To celebrate, we are going to spend our first few nights aboard. We'll shove off the morning of the 4th and not return to the slip until the evening of the 7th. Obviously to the seasoned cruisers and liveaboards such a thing isn't even worth mentioning, but to us this is yet another step toward the ultimate goal.

In our time together we've done a great deal of camping and have traveled coast to coast in the car, so we are quite used to tight quarters and non-luxurious living. I am sure, however, that staying on the boat will present new challenges and learning opportunities and I simply cannot put into words how excited I am.

I haven't felt this antsy or looked forward to a trip this much in a very long time. The weather looks like it will be beyond perfect and as long as we survive the drunken powerboaters zipping around after the fireworks it will be great (fingers crossed).
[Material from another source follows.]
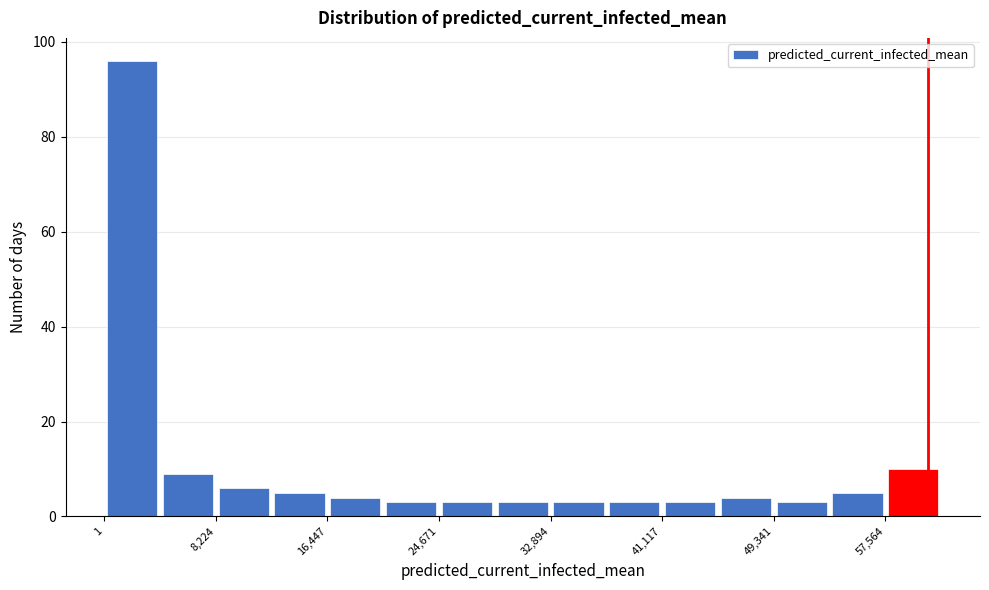

Over which range of the x-axis is the bar tallest?

0 to 4000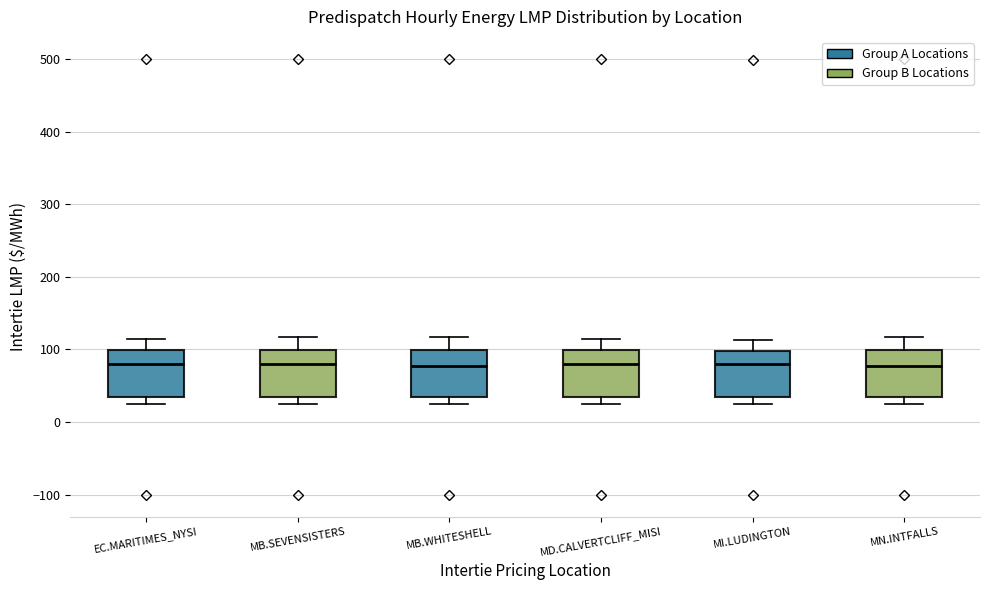

Where does the upper whisker of the box for MI.LUDINGTON end on the y-axis? The values are not printed on the chart, so give them approximately, as read against the axis.

110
My apologies for a post that doesn't have much merit, but I had to share my excitement somewhere and thought this was a place in which some might relate.

I hope your trip went well.

Your plan is solid. Baby steps.

We have done the same thing. I had more experience than my wife and I wanted to make certain she did not feel overwhelmed in any way by the ocean. She has grown in confidence and ability to a point where she is now very comfortable (as am I) doing a solo watch at night.

Keep going down the path and you will find a remarkable world of adventure "out there".